Abstract

The purpose of this paper was to study the plankton food web structure in Lake Koronia during an extremely dense bloom of Prymnesium parvum. The Prymnesium bloom fulfilled the main criteria of an ecosystem disruptive algal bloom, since it was a massive persistent, monospecific bloom which disrupted the dynamics of the plankton community. It appeared after an N-fixing cyanobacterial bloom, when a decrease in temperature and low nitrogen conditions may have caused a positive feedback, which allowed the replacement of cyanobacteria by the invasive Prymnesium. The initiation of the bloom was further facilitated by the disruption of zooplankton grazing, with the biomass of the primary grazers, rotifers and cladocerans, dropping to undetectable levels.
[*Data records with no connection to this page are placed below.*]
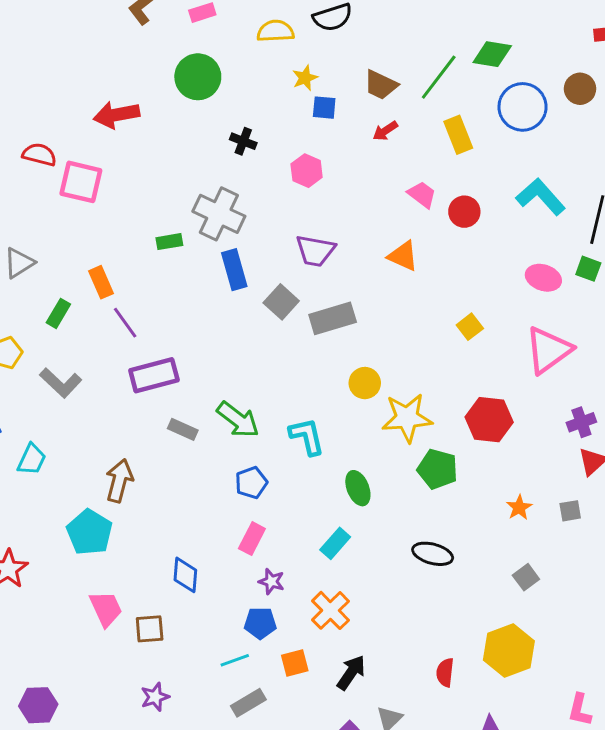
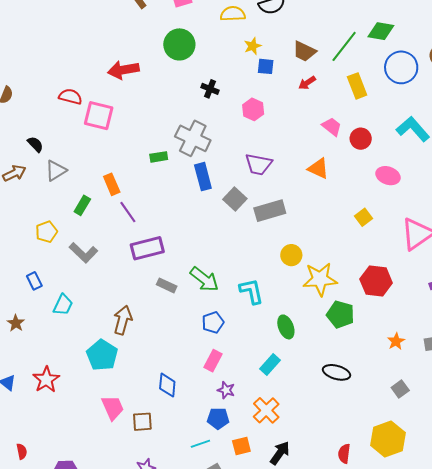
pink ellipse: (543, 278) -> (388, 176), moved

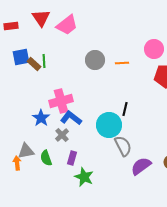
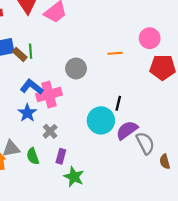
gray circle: (95, 60) -> (76, 69), moved
blue L-shape: (71, 118) -> (32, 87), moved
gray semicircle: (123, 146) -> (145, 143), moved
purple semicircle: (141, 166) -> (127, 130), moved

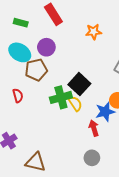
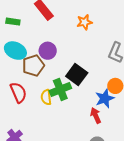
purple circle: (46, 47) -> (48, 51), moved
red semicircle: (18, 96) -> (18, 92), size x1.5
yellow semicircle: (75, 104) -> (46, 97), moved, turned -147

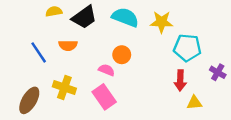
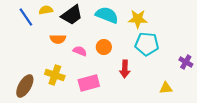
cyan pentagon: (187, 48) -> (147, 44), moved
blue line: (39, 52) -> (26, 17), moved
pink semicircle: (107, 70) -> (80, 51), moved
red arrow: (180, 80) -> (125, 69), moved
pink rectangle: (104, 97) -> (89, 83), turned -70

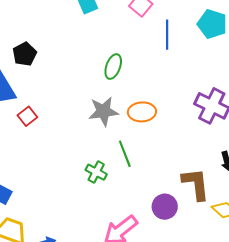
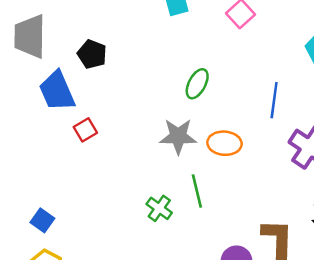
blue line: (167, 35) -> (274, 100), moved
black pentagon: (25, 54) -> (92, 54), turned -30

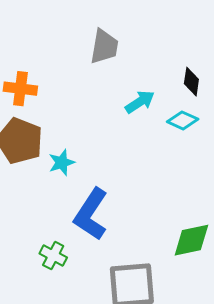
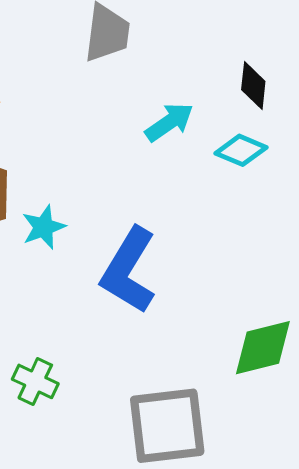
blue L-shape: (91, 214) -> (129, 270), moved

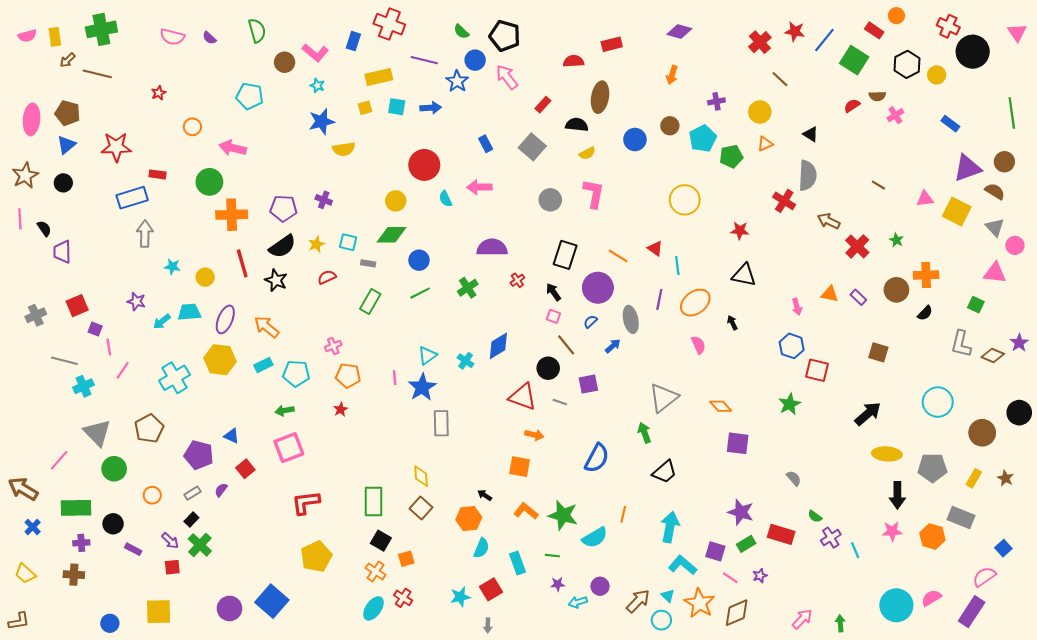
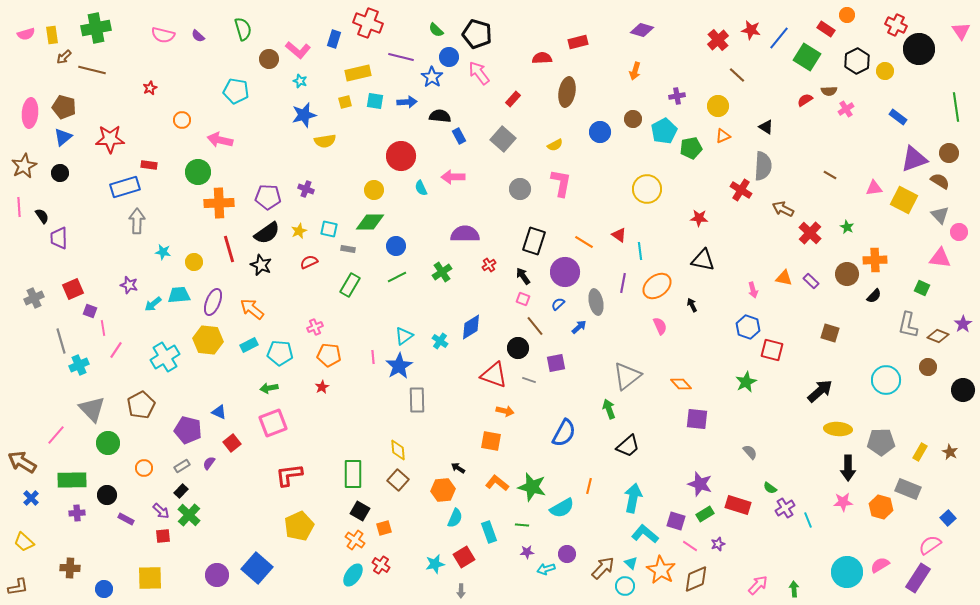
black semicircle: (577, 125) -> (440, 116), moved
gray line: (64, 361) -> (61, 341), turned 60
brown circle: (982, 433) -> (928, 367), moved, size x0.7
brown cross: (74, 575) -> (70, 568), moved

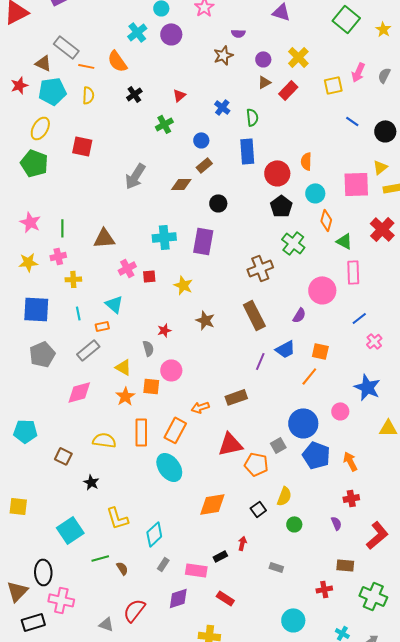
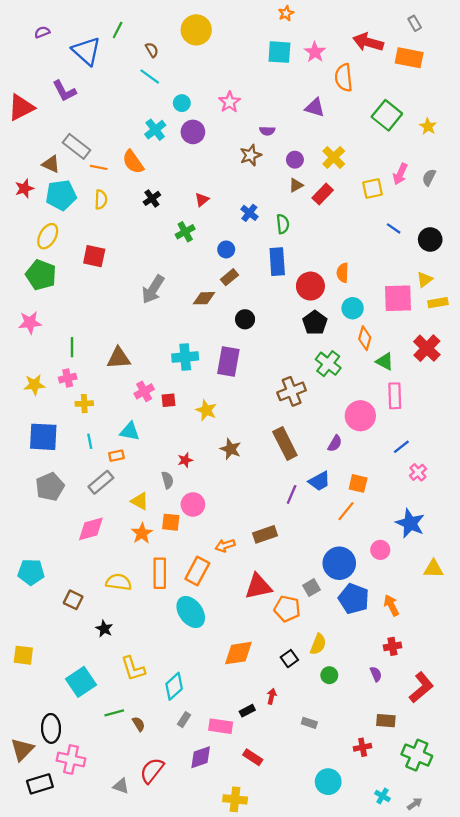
pink star: (30, 222) -> (30, 323), moved, turned -30
cyan triangle: (114, 304) -> (130, 431), turned -30

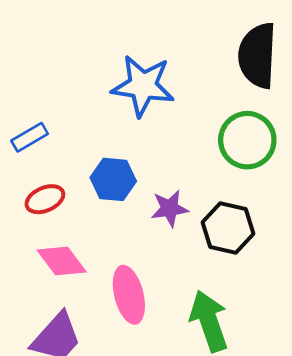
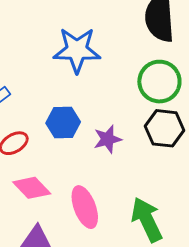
black hexagon: (228, 228) -> (165, 128), moved

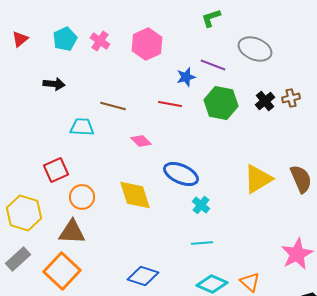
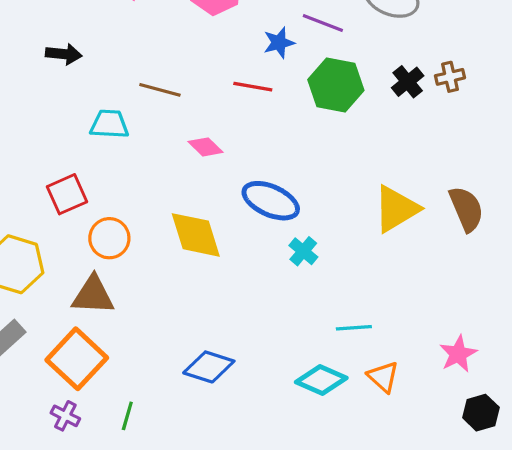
cyan line: (202, 243) -> (354, 328), moved
pink star: (297, 254) -> (458, 354), moved, size x0.7

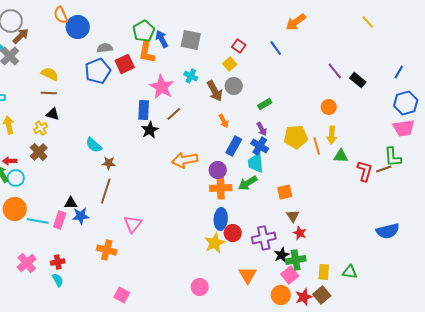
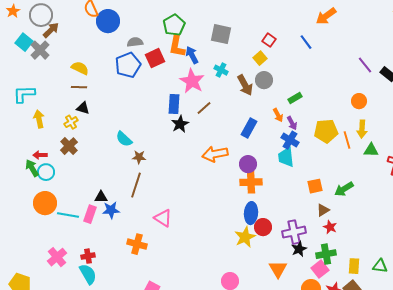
blue arrow: (162, 39) -> (192, 55), moved
orange arrow: (224, 121) -> (278, 115), moved
blue rectangle: (234, 146) -> (249, 128), moved
green arrow: (248, 183) -> (344, 189), moved
brown triangle: (293, 216) -> (323, 210), turned 32
pink triangle: (133, 224) -> (163, 218), turned -36
black star: (282, 255) -> (299, 249), moved
cyan semicircle: (58, 280) -> (88, 274), size x1.5

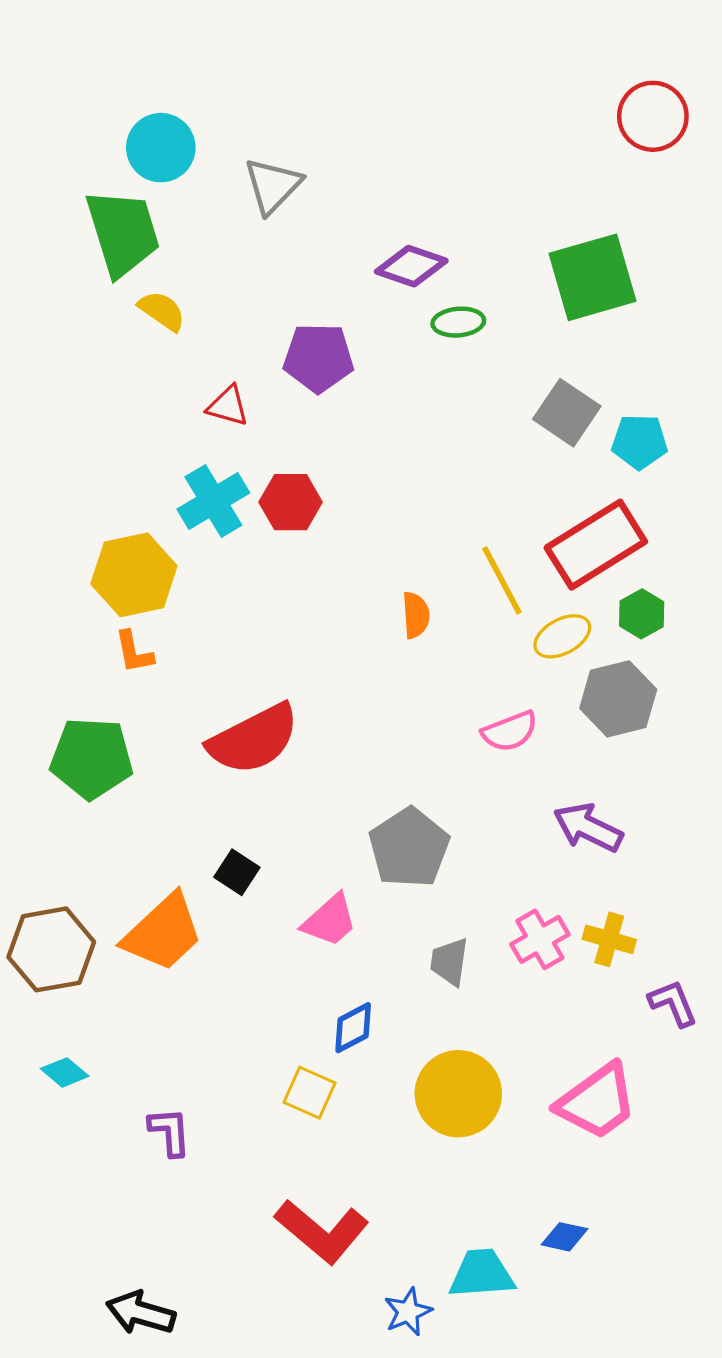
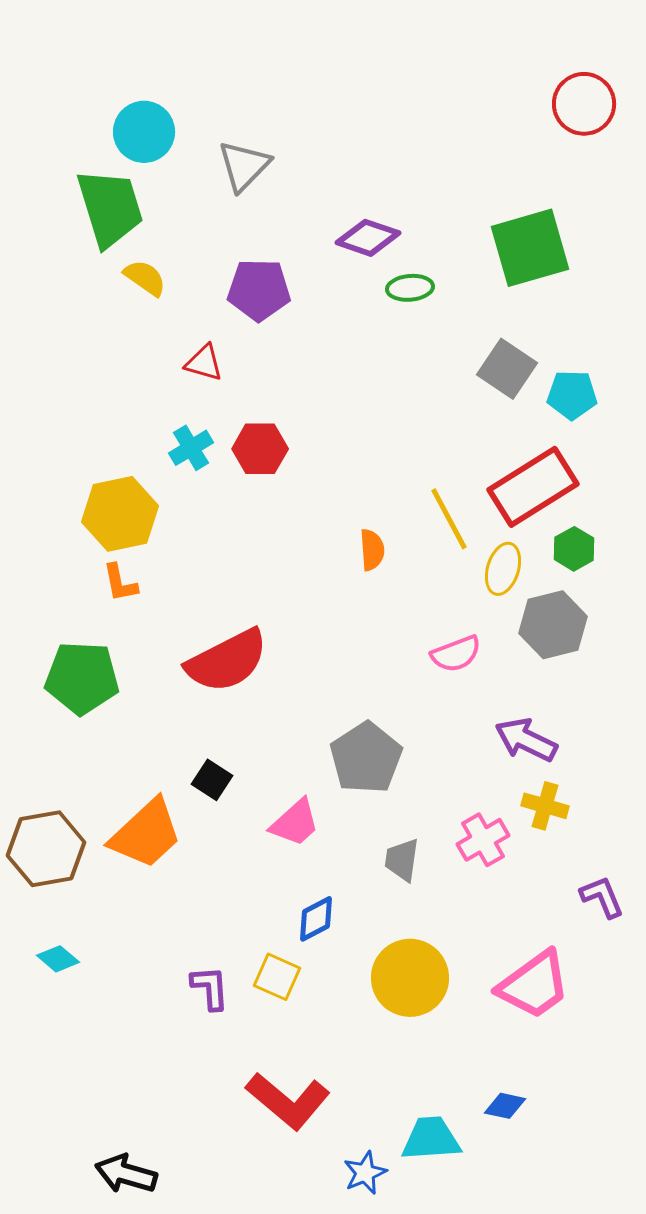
purple pentagon: (319, 358) -> (259, 290), moved
cyan cross: (213, 501) -> (191, 448), size x0.7
yellow ellipse: (562, 636) -> (503, 569), turned -45
yellow cross: (609, 939) -> (545, 806), moved
purple L-shape: (170, 1132) -> (210, 988), moved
Furthermore, the rest of the phytoplankton responded to the onset of the bloom by an 82% decrease. Cyanobacteria and diatoms exhibited the highest decrease in biomass (95 and 99%, respectively) followed by chlorophytes (55% decrease). This enabled the uncontrolled increase of the P. parvum population to numbers close to the highest abundance ever recorded. At that point, the grazing community was reinstated and the system became replete with nutrients with an N:P ratio of 10:1. This coincided with the beginning of the bloom termination, which was followed by an increase in the biomass of competing phytoplankton.